====== LISTED ENTRIES
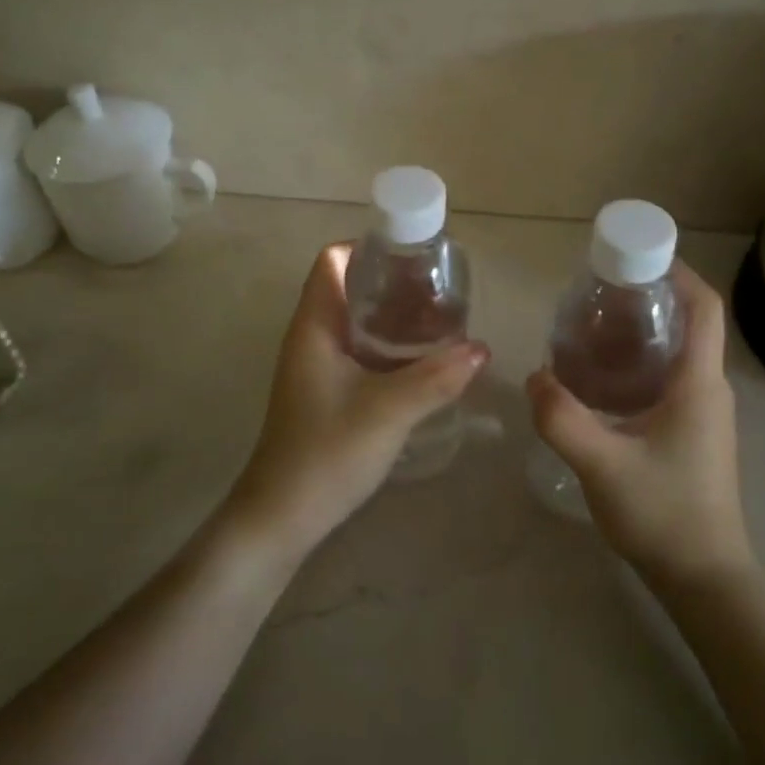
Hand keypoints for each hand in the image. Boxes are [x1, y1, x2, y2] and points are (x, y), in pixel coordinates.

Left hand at [228, 243, 488, 560]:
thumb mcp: (389, 411)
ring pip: (356, 321)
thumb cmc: (327, 452)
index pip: (333, 261)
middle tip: (438, 289)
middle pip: (348, 286)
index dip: (369, 247)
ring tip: (439, 319)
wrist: (282, 517)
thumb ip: (437, 377)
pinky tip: (421, 361)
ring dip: (392, 316)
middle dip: (391, 282)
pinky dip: (387, 345)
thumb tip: (482, 349)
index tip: (413, 256)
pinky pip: (358, 350)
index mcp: (315, 325)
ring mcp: (316, 365)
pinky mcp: (325, 390)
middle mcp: (311, 336)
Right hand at [526, 261, 750, 585]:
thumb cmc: (663, 514)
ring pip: (679, 354)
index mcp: (699, 384)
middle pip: (690, 324)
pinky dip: (642, 364)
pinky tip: (603, 380)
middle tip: (599, 294)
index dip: (680, 273)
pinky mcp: (695, 435)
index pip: (705, 308)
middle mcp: (710, 390)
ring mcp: (706, 415)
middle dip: (650, 299)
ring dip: (644, 333)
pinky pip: (672, 380)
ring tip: (593, 329)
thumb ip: (561, 418)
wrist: (705, 581)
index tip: (638, 257)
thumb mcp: (602, 464)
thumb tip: (534, 376)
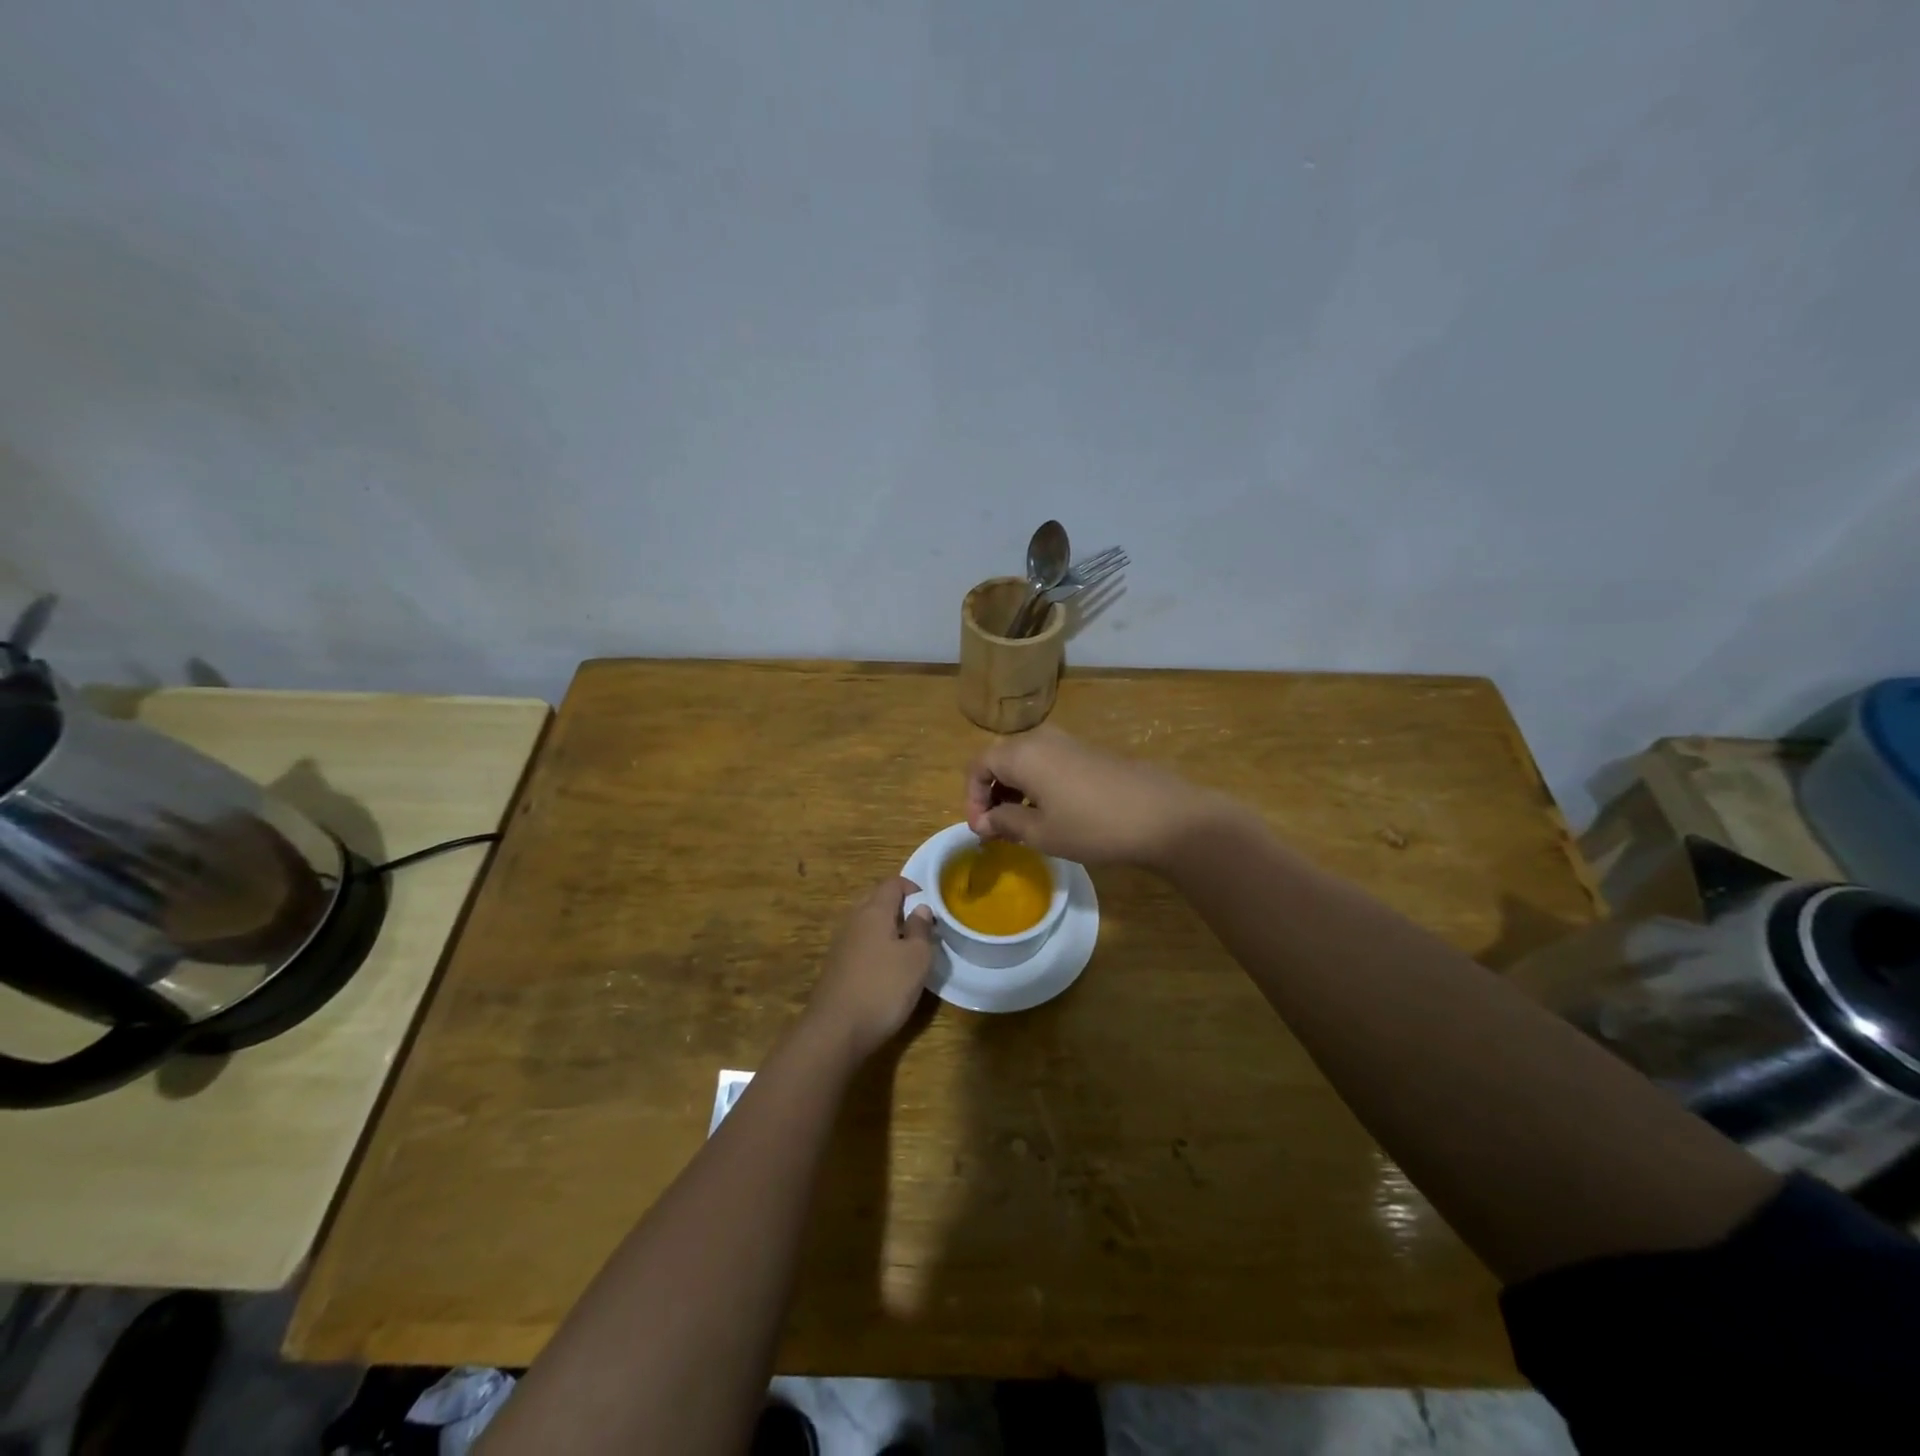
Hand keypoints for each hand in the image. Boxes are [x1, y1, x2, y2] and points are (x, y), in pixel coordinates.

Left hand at [806, 877, 935, 1060]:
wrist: (835, 1031)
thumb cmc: (883, 988)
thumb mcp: (916, 958)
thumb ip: (921, 929)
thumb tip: (920, 908)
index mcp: (874, 911)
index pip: (893, 883)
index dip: (914, 888)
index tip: (931, 906)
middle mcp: (854, 920)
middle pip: (878, 901)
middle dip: (901, 908)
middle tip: (922, 928)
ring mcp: (841, 944)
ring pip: (869, 924)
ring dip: (889, 930)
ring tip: (909, 950)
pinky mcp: (837, 966)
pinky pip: (861, 945)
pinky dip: (877, 948)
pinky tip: (888, 971)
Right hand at [965, 727, 1217, 869]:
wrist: (1162, 816)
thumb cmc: (1092, 826)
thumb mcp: (1040, 832)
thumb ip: (1004, 822)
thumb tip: (984, 821)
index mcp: (1021, 754)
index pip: (978, 767)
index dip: (972, 799)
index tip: (980, 831)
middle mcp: (1040, 739)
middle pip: (1000, 760)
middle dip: (991, 795)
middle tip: (996, 830)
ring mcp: (1068, 742)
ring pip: (1025, 762)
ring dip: (1014, 791)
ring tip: (1021, 826)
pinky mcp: (1088, 752)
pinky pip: (1047, 764)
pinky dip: (1037, 786)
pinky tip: (1050, 814)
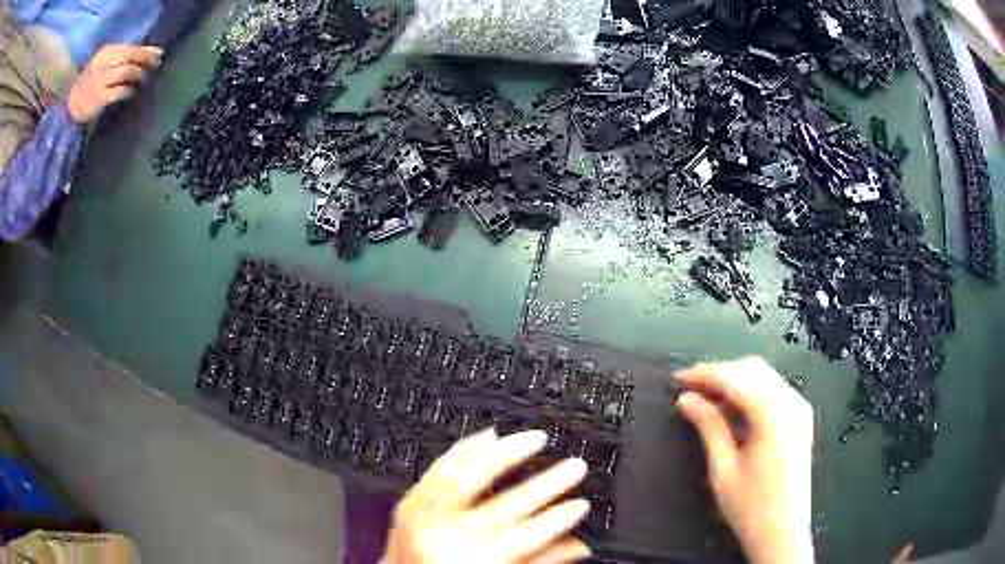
============
**TASK INSTRUCTIONS:** The response must hold only the lines above from the line with "index dip: (369, 247)" through the line with "pinky mcp: (695, 435)", each copied exactly, both ends kept.

**RESPONSE TO THIS TASK:**
index dip: (369, 247)
ring tip: (439, 319)
wrist: (282, 517)
thumb ip: (437, 377)
pinky tip: (421, 361)
ring dip: (392, 316)
middle dip: (391, 282)
pinky dip: (387, 345)
thumb tip: (482, 349)
index tip: (413, 256)
pinky pip: (358, 350)
index mcp: (315, 325)
ring mcp: (316, 365)
pinky mcp: (325, 390)
middle mcp: (311, 336)
Right hand at [526, 261, 750, 585]:
thumb cmc: (663, 514)
ring pip: (679, 354)
index mcp: (699, 384)
middle pip: (690, 324)
pinky dip: (642, 364)
pinky tip: (603, 380)
middle tip: (599, 294)
index dip: (680, 273)
pinky mcp: (695, 435)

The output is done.